Elocution or electrocution? Teaching methods in Madrid

Bookshelf by Phil Moore

Bookshelf by Phil Moore

Published in Madrid, November, 2008

Teaching English in Madrid can be a frustrating business. From September to June students will persist stoically with phrases such as, ‘the people is’; they’ll turn up in winter telling you that they are ‘constipated’, and when you attempt to explain the difference in pronunciation between ‘sheep’ and ‘ship’, they’ll look at you as if you’ve just announced that you’re going to have a sex change.

Over the years I’ve tried almost everything to tempt students out of this linguistic purgatory. The most effective technique I ever discovered was to bring along to class a small, metallic Russian roulette gadget that I’d been given for a birthday and which delivered sharp electric shocks to unfortunate victims.

Improvements in standards were staggering, but, like all good things, it wasn’t to last. One day I was called in to see the director of studies who had got wind of the fact that I was electrocuting around three students an hour, and she demanded that I stop immediately. Apparently one of the HR managers had developed a nervous twitch.

Having to change my teaching methodology, I decided to turn to books. I went up to the highest floor of Fnac and bought all the classics that I could find: Dahl, Twain, Dickens, Tolkien and The Adventures of Sherlock Holmes. More language, context, discussion and culture could be drawn out of these books, I decided, than a Bernabéu full of Inside Out photocopies. Soon the roulette wheel had been replaced by an arsenal of the finest English literature I could get my hands on.

Of all the different styles of writing, and all the different genres, I’ve found that one particular breed of book is ideally suited to the English classroom: stories that are told through the eyes of a child. One example of such a book is Mark Haddon’s wonderful The Curious Incident of the Dog in the Night-Time. It works in class because the language is unfussy and precise, whilst the story is told with that childhood clarity that seems to desert all of us in adolescence. Identifying with the 15 year old Christopher Boone, a sufferer of a rare strain of autism called Asperger’s Syndrome proved fiercely addictive, and in the classroom it was perfect.

A number of other books fall into this category. John Boyne’s The Boy in the Striped Pyjamas is one. First published in 2006, the book has caused a lasting stir in the literary world: The Guardian dubbed it, ‘A small wonder of a book,’ it won two Irish book awards, the Children’s Book of the Year and in Spain its translation, El Niño con El Pijama de Rajas scooped the Qué Leer Award.

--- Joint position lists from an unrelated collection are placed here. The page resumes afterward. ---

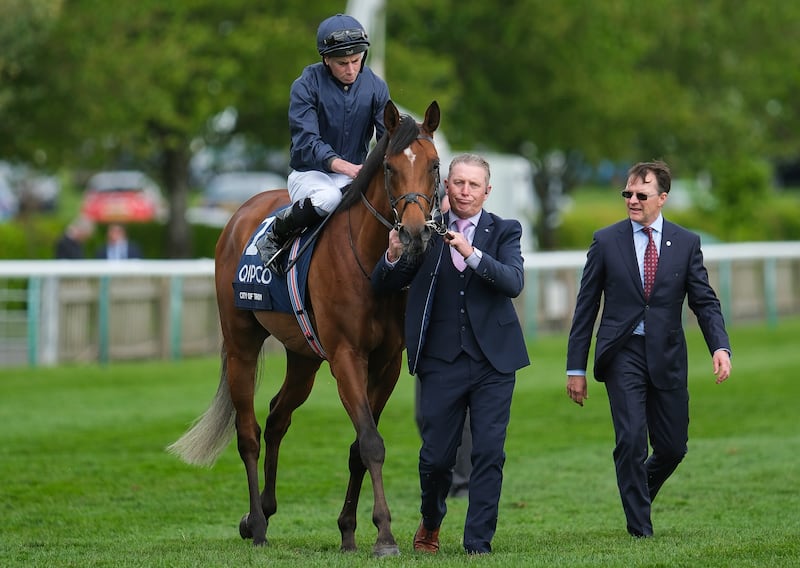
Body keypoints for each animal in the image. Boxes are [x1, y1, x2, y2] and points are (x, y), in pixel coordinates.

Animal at [170, 100, 444, 556]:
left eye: (435, 166)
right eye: (389, 167)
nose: (414, 234)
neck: (371, 267)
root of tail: (239, 214)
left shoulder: (386, 362)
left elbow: (359, 446)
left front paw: (349, 531)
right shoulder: (347, 356)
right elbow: (371, 442)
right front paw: (384, 535)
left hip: (303, 357)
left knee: (278, 416)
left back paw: (262, 510)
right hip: (242, 344)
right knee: (249, 432)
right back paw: (257, 524)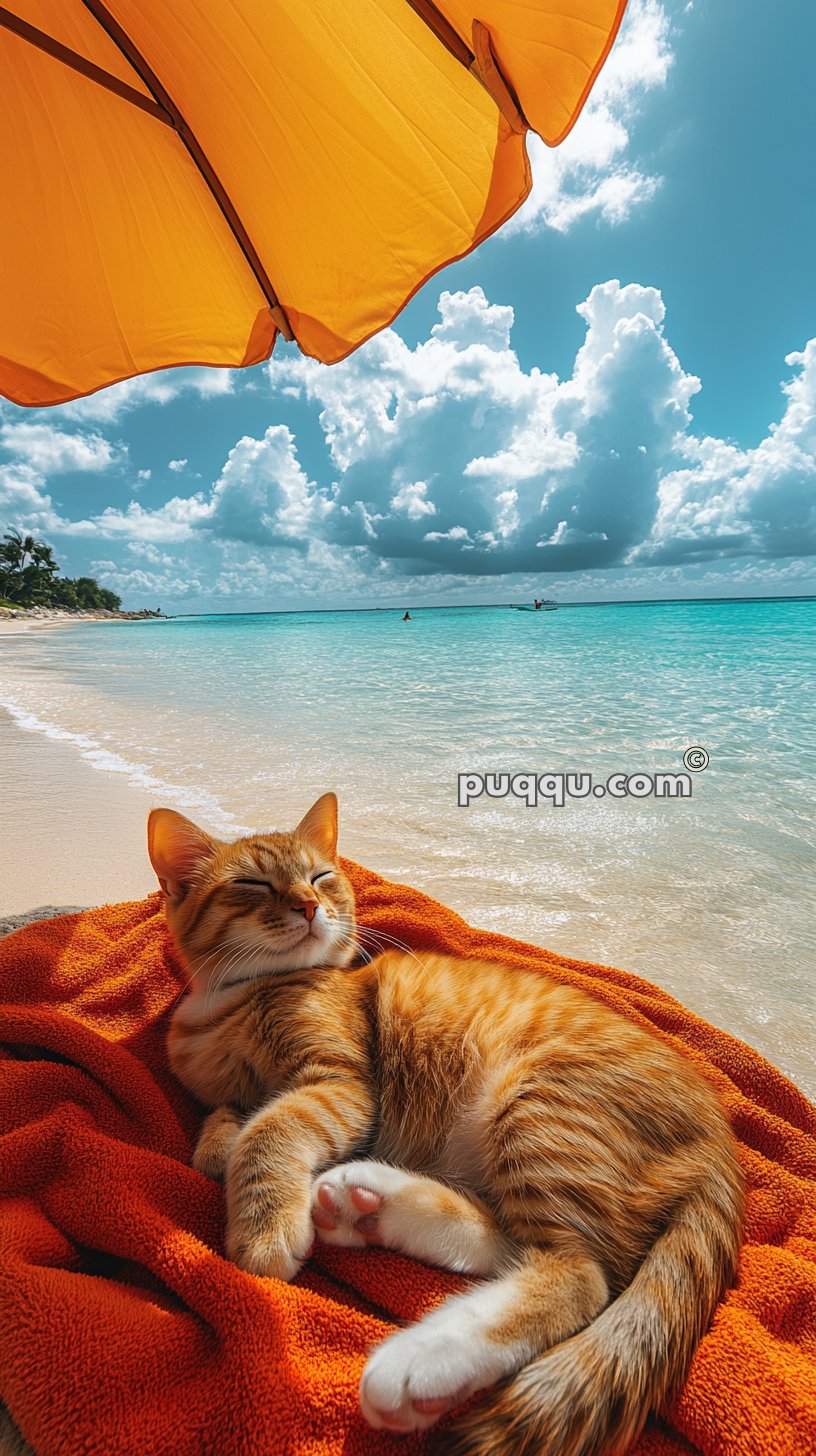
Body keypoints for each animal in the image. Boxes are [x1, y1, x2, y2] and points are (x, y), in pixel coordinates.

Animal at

Like The Curious Incident of the Dog in the Night-Time, it is excellent in the classroom because of its accessibility. It tells the familiar story of The Holocaust through the eyes of a young German child called Bruno, whose father works as a NAZI official at the Auschwitz death camp. At the periphery of the action, Bruno’s abstract experiences add a chilling reality to the enormous crimes being committed. He refers to his home as ‘Out-With’, and in one typical passage of bitter irony, an innocent Bruno explains how he is forced to adopt the NAZI salute:

‘He opened the door and Father called him back for a moment, standing up and raising an eyebrow as if he’d forgotten something. Bruno remembered the moment his father made this signal, and said the phrase and imitated him exactly.

He pushed his two feet together and shot his right arm into the air before clicking his two heels together and saying in as deep and clear a voice possible – as much like Father as he could manage – the words he said every time he left a soldier’s presence.

‘Heil Hitler,’ he said, which, he presumed, was another way of saying, ‘Well, goodbye for now, have a pleasant afternoon.’

The power of Boyne’s prose is striking and unsettling. His masterstroke is to reduce a complex, horrendous crime to its bare facts: Why did they have to wear striped pyjamas? Why can he not talk to them? We see The Holocaust with rare clarity, as Boyne invites the read to empathise, to challenge and to debate.

Boyne’s book is a little gem, with a hidden twist in its final pages. At less than 30,000 words, it is short enough for an intermediate class to be through it within a month, and along the way it provokes thought – that key element of the learning process. It might not be Russian roulette, but it is certainly worth a spin.